In Vitaceae in New Jersey we have Parthenocissus (quinquefolia, inserta, tricuspidata), Ampelopsis (only glandulosa), and Vitis (aestivalis, labrusca, riparia, vulpina, and those planted in vineyards, which I ignore).
P. tricuspidata is the only one with some leaves three parted. If all leaves are whole, then it's got smaller leaves and leathery and it grows by tendrils tipped in disks. It's also only here where planted, I've seen it spread away from the planting but never show up where there has never a reason to plant it there. But remember if seeing a winter vine on a building with disks it is possibly this (and not necessarily P. quinquefoila)
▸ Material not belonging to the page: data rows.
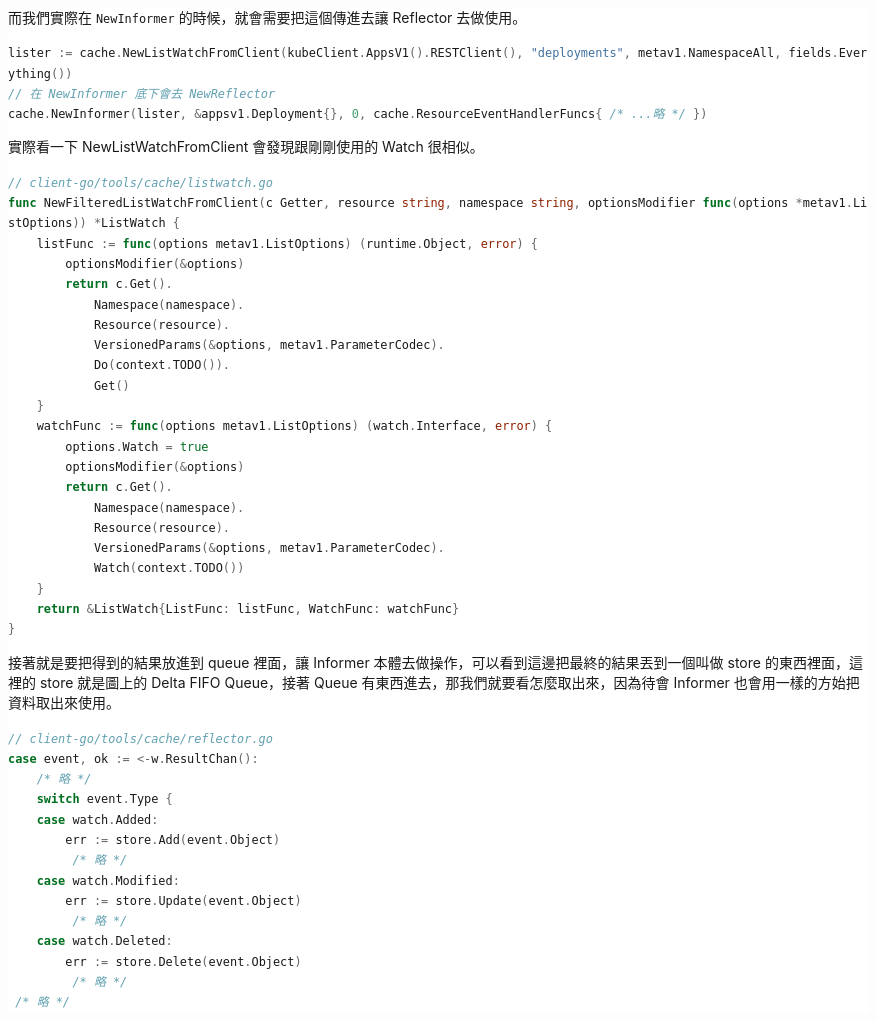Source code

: 而我們實際在 `NewInformer` 的時候，就會需要把這個傳進去讓 Reflector 去做使用。
```go
lister := cache.NewListWatchFromClient(kubeClient.AppsV1().RESTClient(), "deployments", metav1.NamespaceAll, fields.Everything())
// 在 NewInformer 底下會去 NewReflector
cache.NewInformer(lister, &appsv1.Deployment{}, 0, cache.ResourceEventHandlerFuncs{ /* ...略 */ })
```

實際看一下 NewListWatchFromClient 會發現跟剛剛使用的 Watch 很相似。
```go
// client-go/tools/cache/listwatch.go
func NewFilteredListWatchFromClient(c Getter, resource string, namespace string, optionsModifier func(options *metav1.ListOptions)) *ListWatch {
	listFunc := func(options metav1.ListOptions) (runtime.Object, error) {
		optionsModifier(&options)
		return c.Get().
			Namespace(namespace).
			Resource(resource).
			VersionedParams(&options, metav1.ParameterCodec).
			Do(context.TODO()).
			Get()
	}
	watchFunc := func(options metav1.ListOptions) (watch.Interface, error) {
		options.Watch = true
		optionsModifier(&options)
		return c.Get().
			Namespace(namespace).
			Resource(resource).
			VersionedParams(&options, metav1.ParameterCodec).
			Watch(context.TODO())
	}
	return &ListWatch{ListFunc: listFunc, WatchFunc: watchFunc}
}
```

接著就是要把得到的結果放進到 queue 裡面，讓 Informer 本體去做操作，可以看到這邊把最終的結果丟到一個叫做 store 的東西裡面，這裡的 store 就是圖上的 Delta FIFO Queue，接著 Queue 有東西進去，那我們就要看怎麼取出來，因為待會 Informer 也會用一樣的方始把資料取出來使用。
```go
// client-go/tools/cache/reflector.go
case event, ok := <-w.ResultChan():
    /* 略 */
    switch event.Type {
    case watch.Added:
        err := store.Add(event.Object)
         /* 略 */
    case watch.Modified:
        err := store.Update(event.Object)
         /* 略 */
    case watch.Deleted:
        err := store.Delete(event.Object)
         /* 略 */
 /* 略 */
```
P. quinquefolia and P. inserta are tough to separate and often can't be in NJ. If disk-tipped tendrils are present it is P. quinquefolia, but their absence does not make it P. inserta. P inserta generally has shinier leaves with longer petiolules, but that is not enough to rule out P. quinquefolia. If the flowers or fruit are present, P. inserta always has dichotomous branching and P. quinquefolia always has a strong central stem (if zig-zagging) to the inflorescence.
P. quinquefolia is far more likely to climb tree trunks than P. inserta. P. inserta generally cannot climb a flat wall at all. P. inserta is much more common in chain-link fences.
Ampelopsis and the Vitis species are tough. Old Ampelopsis vines do not shred. Shredding bark is always Vitis. V. riparia does not have big "knuckles" at the attachment points of the tendrils. The other three grapes do.
Be aware that very old Parthenocissus vines look like Toxicodendron vines (or Hedera vines) but with fewer, lighter, less branched rootlets (but still far more of them than I would expect, given a young vine to compare to).
A. glandulosa has downy/somewhat hairy leaf stems and the newest part of twigs. A. glandulosa is never white or red below. A. glandulosa does not have teeth that are concave on the edges, as V. riparia does. A glandulosa does have big knuckles at all joints, unlike V. riparia (but similar to the vastly less common V. vulpina).
The fruit is key for separating Ampelopsis from Vitis, Ampelopsis flowers and fruit are in umbels, they never have a central stem. Vitis blooms earlier, has flower clusters visible generally from the moment of leaf unfurling, and those clusters always have a central stem (if zig-zagging).
Grape leaves that are reddish or rusty-hairy below are always V. labrusca.
Grape leaves that are white below are V. aestivalis if you can see the texture of the leaf veins below, and V. labrusca if the white wooliness conceals the texture of the underside leaf veins. V. aestivalis is much more common in my experience.
If the grape is green below look at the teeth. V. riparia has concave edges to the leaf teeth, making them "sharper" looking. V. vulpina does not. V. riparia is vastly more common (or I'm mis-IDing a lot of V. vulpina, but I've heard V. riparia described as "abundant").
I have been told that Ampelopsis tendrils fork dichotomously (both halves the same length) and Vitis tendrils do not (one side longer, and more in a straight line with the tendril stem). I can't see it myself.
Ampelopsis will climb kudzu-like over everything and smother it; Vitis does not (it tends to dangle below, and use trees far more than shrubs).